*** EXERCISE DATA Section Begins ***
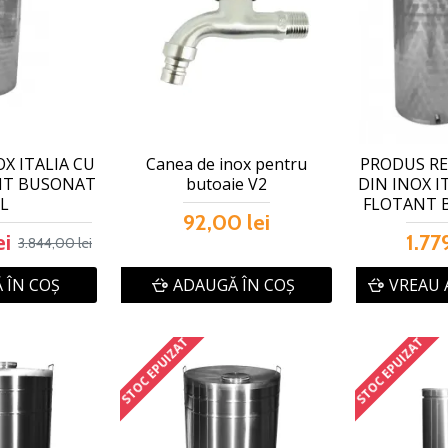
OX ITALIA CU
Canea de inox pentru
PRODUS RE
NT BUSONAT
butoaie V2
DIN INOX I
0L
FLOTANT 
92,00 lei
ei
1.77
3.844,00 lei
 ÎN COŞ
ADAUGĂ ÎN COŞ
VREAU 
STOC EPUIZAT
STOC EPUIZAT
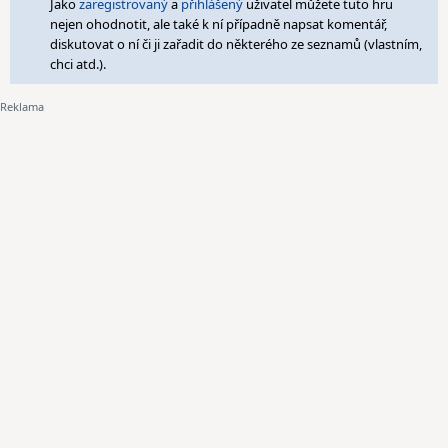
Jako
zaregistrovaný
a
přihlášený
uživatel můžete tuto hru
nejen ohodnotit, ale také k ní případně napsat komentář,
diskutovat o ní či ji zařadit do některého ze seznamů (vlastním,
chci atd.).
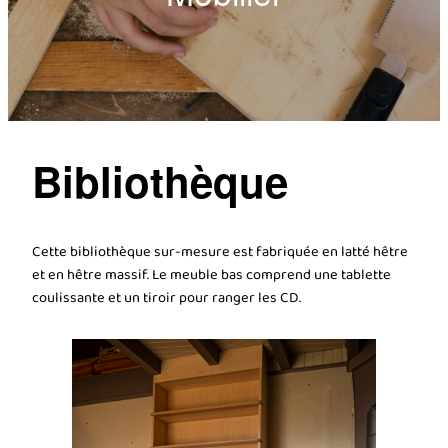
Bibliothèque
Cette bibliothèque sur-mesure est fabriquée en latté hêtre
et en hêtre massif. Le meuble bas comprend une tablette
coulissante et un tiroir pour ranger les CD.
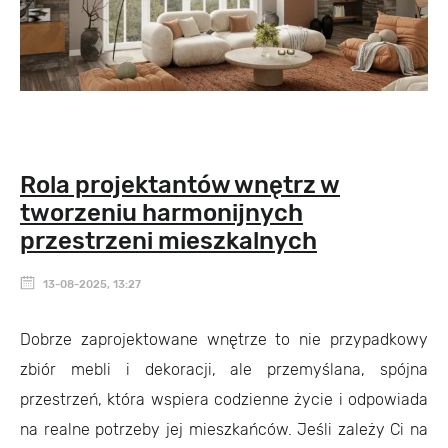
Rola projektantów wnętrz w
tworzeniu harmonijnych
przestrzeni mieszkalnych
13-08-2025, 13:27
Dobrze zaprojektowane wnętrze to nie przypadkowy
zbiór mebli i dekoracji, ale przemyślana, spójna
przestrzeń, która wspiera codzienne życie i odpowiada
na realne potrzeby jej mieszkańców. Jeśli zależy Ci na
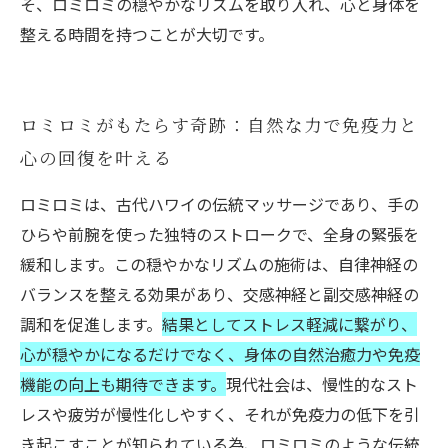
そ、ロミロミの穏やかなリズムを取り入れ、心と身体を
整える時間を持つことが大切です。
ロミロミがもたらす奇跡：自然な力で免疫力と
心の回復を叶える
ロミロミは、古代ハワイの伝統マッサージであり、手の
ひらや前腕を使った独特のストロークで、全身の緊張を
緩和します。この穏やかなリズムの施術は、自律神経の
バランスを整える効果があり、交感神経と副交感神経の
調和を促進します。
結果としてストレス軽減に繋がり、
心が穏やかになるだけでなく、身体の自然治癒力や免疫
機能の向上も期待できます。
現代社会は、慢性的なスト
レスや疲労が慢性化しやすく、それが免疫力の低下を引
き起こすことが知られている為、ロミロミのような伝統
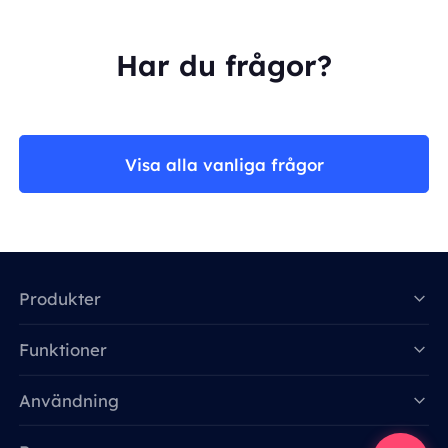
Har du frågor?
Visa alla vanliga frågor
Produkter
Funktioner
Data for AI
Användning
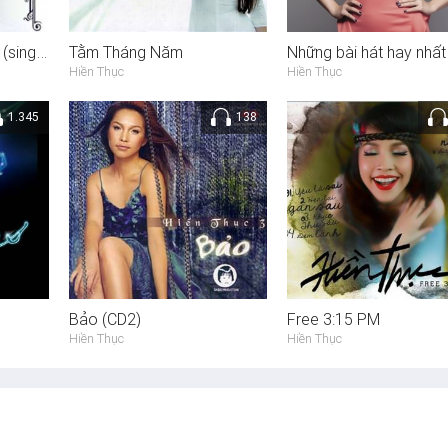
Yêu dấu theo gió bay (single)
Tằm Tháng Năm
Hiền Thục
Hiền Thục
1.345
138
Bảo (CD2)
Free 3:15 PM
Hiền Thục
Hiền Thục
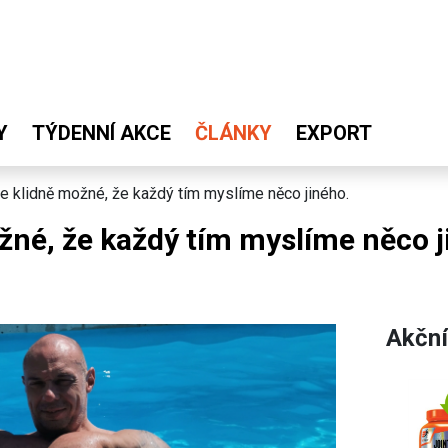
Y
TÝDENNÍ AKCE
ČLÁNKY
EXPORT
je klidně možné, že každý tím myslíme něco jiného.
ožné, že každý tím myslíme něco j
Akční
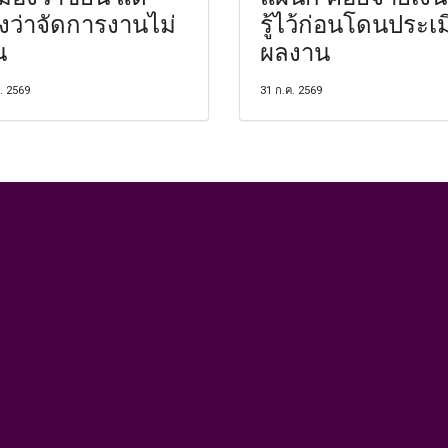
งว่าจัดการงานไม่
รู้ไว้ก่อนโดนประเ
น
ผลงาน
. 2569
31 ก.ค. 2569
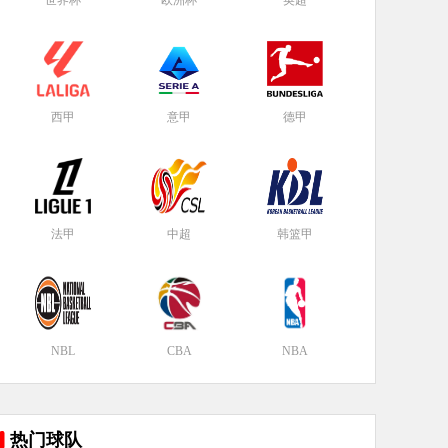
世界杯
欧洲杯
英超
西甲
意甲
德甲
法甲
中超
韩篮甲
NBL
CBA
NBA
热门球队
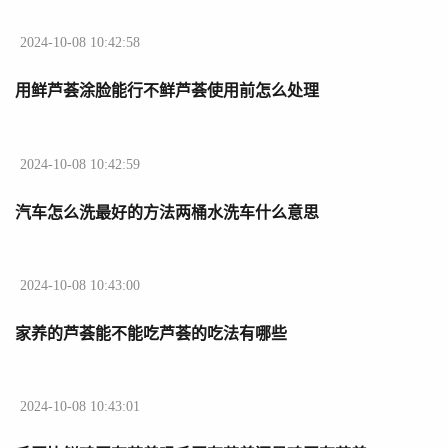
2024-10-08 10:42:58
用鲜芦荟涂脸能行不鲜芦荟使用前怎么处理
2024-10-08 10:42:59
汽车怎么洗最好的方法两桶水洗车什么意思
2024-10-08 10:43:00
家养的芦荟能不能吃芦荟的吃法有哪些
2024-10-08 10:43:01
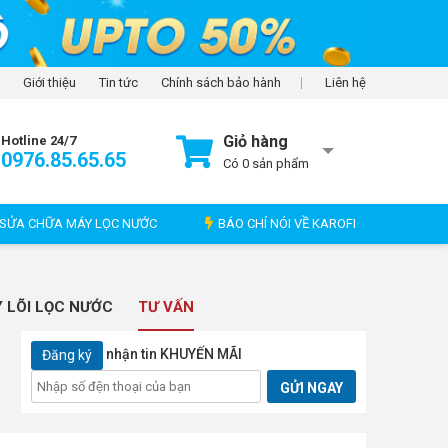
Giới thiệu
Tin tức
Chính sách bảo hành
Liên hệ
Giỏ hàng
Hotline 24/7
0976.85.65.65
Có
0
sản phẩm
SỬA CHỮA MÁY LỌC NƯỚC
BÁO CHÍ NÓI VỀ KAROFI
 LÕI LỌC NƯỚC
TƯ VẤN
nhận tin KHUYẾN MÃI
Đăng ký
GỬI NGAY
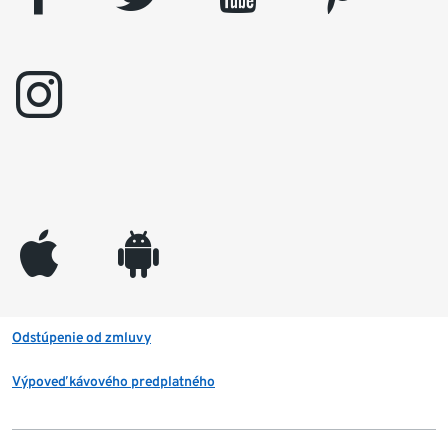
instagram
appleinc
android
Odstúpenie od zmluvy
Výpoveď kávového predplatného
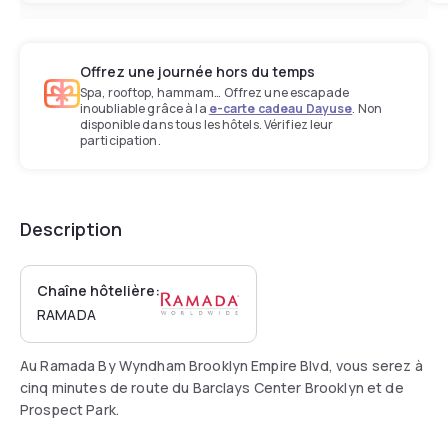
Offrez une journée hors du temps
Spa, rooftop, hammam… Offrez une escapade
inoubliable grâce à la
e-carte cadeau Dayuse
. Non
disponible dans tous les hôtels. Vérifiez leur
participation.
Description
Chaîne hôtelière:
RAMADA
Au Ramada By Wyndham Brooklyn Empire Blvd, vous serez à
cinq minutes de route du Barclays Center Brooklyn et de
Prospect Park.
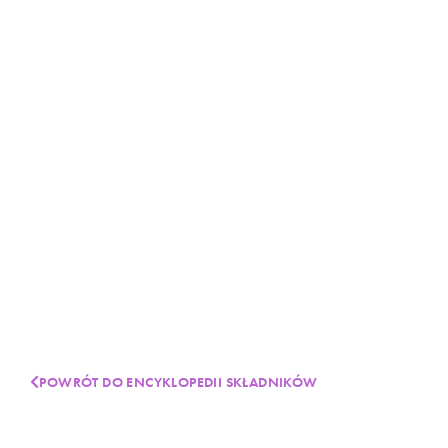
POWRÓT DO ENCYKLOPEDII SKŁADNIKÓW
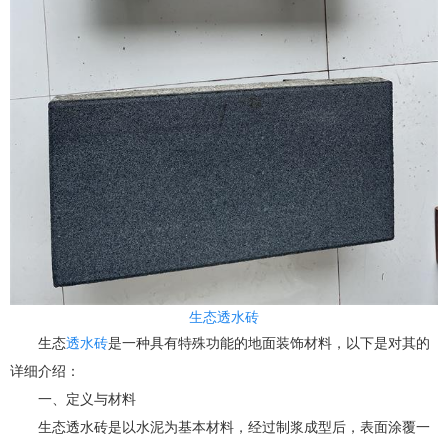
生态透水砖
生态
透水砖
是一种具有特殊功能的地面装饰材料，以下是对其的
详细介绍：
一、定义与材料
生态透水砖是以水泥为基本材料，经过制浆成型后，表面涂覆一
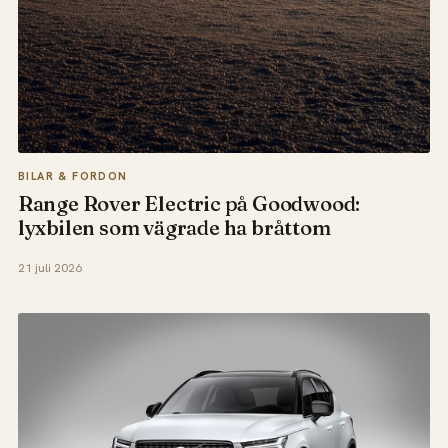
BILAR & FORDON
Range Rover Electric på Goodwood:
lyxbilen som vägrade ha bråttom
21 juli 2026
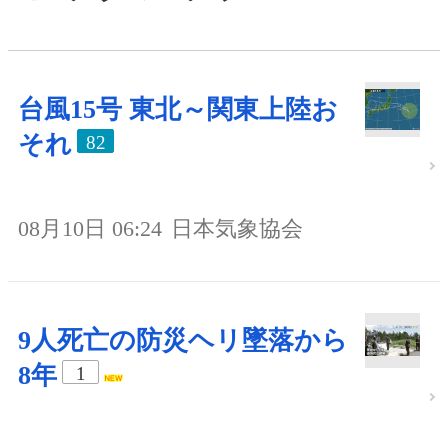
台風15号 東北～関東上陸お
それ
82
08月10日 06:24
日本気象協会
9人死亡の防災ヘリ墜落から
8年
1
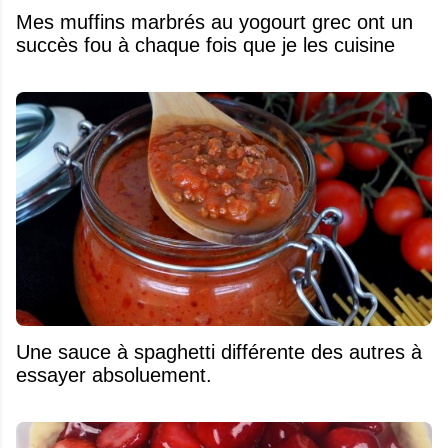
Mes muffins marbrés au yogourt grec ont un
succès fou à chaque fois que je les cuisine
Une sauce à spaghetti différente des autres à
essayer absoluement.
*** EXERCISE DATA Section Ends ***
=== EXERCISE INSTRUCTIONS ===
Which of the lines above contain "myslíme"? Return them all.

=== ANSWER FOR THIS EXERCISE ===
je klidně možné, že každý tím myslíme něco jiného.
ožné, že každý tím myslíme něco j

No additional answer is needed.